_WHAT TO PRODUCE_
For this exercise, output the line containing "男, 贞丰县发展和改革局: 3 -> 2" and all lines after it to the end of the records, exactly, with no other content.

══════

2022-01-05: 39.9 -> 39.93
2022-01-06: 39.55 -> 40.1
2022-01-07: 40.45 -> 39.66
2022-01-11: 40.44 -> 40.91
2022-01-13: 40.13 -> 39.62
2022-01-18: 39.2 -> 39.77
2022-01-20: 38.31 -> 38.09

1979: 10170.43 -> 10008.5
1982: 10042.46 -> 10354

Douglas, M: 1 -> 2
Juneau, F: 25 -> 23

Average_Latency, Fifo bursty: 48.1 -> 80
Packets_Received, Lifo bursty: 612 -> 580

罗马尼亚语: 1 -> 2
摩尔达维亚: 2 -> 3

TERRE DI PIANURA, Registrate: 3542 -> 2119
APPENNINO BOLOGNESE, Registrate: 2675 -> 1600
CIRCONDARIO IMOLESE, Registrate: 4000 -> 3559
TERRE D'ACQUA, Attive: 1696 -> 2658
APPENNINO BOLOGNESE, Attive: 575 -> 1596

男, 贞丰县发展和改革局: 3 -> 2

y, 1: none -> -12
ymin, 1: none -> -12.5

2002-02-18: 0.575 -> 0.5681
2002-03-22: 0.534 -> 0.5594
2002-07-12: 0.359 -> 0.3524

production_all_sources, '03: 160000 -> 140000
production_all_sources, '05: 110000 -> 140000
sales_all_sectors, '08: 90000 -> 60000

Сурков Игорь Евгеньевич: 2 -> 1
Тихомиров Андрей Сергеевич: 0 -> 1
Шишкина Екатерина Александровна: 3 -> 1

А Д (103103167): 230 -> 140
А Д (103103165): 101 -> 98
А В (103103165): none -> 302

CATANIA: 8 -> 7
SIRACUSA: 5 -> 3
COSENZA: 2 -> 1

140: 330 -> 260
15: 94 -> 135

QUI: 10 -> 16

══════

_SOLUTION FOR THIS EXERCISE_
男, 贞丰县发展和改革局: 3 -> 2

y, 1: none -> -12
ymin, 1: none -> -12.5

2002-02-18: 0.575 -> 0.5681
2002-03-22: 0.534 -> 0.5594
2002-07-12: 0.359 -> 0.3524

production_all_sources, '03: 160000 -> 140000
production_all_sources, '05: 110000 -> 140000
sales_all_sectors, '08: 90000 -> 60000

Сурков Игорь Евгеньевич: 2 -> 1
Тихомиров Андрей Сергеевич: 0 -> 1
Шишкина Екатерина Александровна: 3 -> 1

А Д (103103167): 230 -> 140
А Д (103103165): 101 -> 98
А В (103103165): none -> 302

CATANIA: 8 -> 7
SIRACUSA: 5 -> 3
COSENZA: 2 -> 1

140: 330 -> 260
15: 94 -> 135

QUI: 10 -> 16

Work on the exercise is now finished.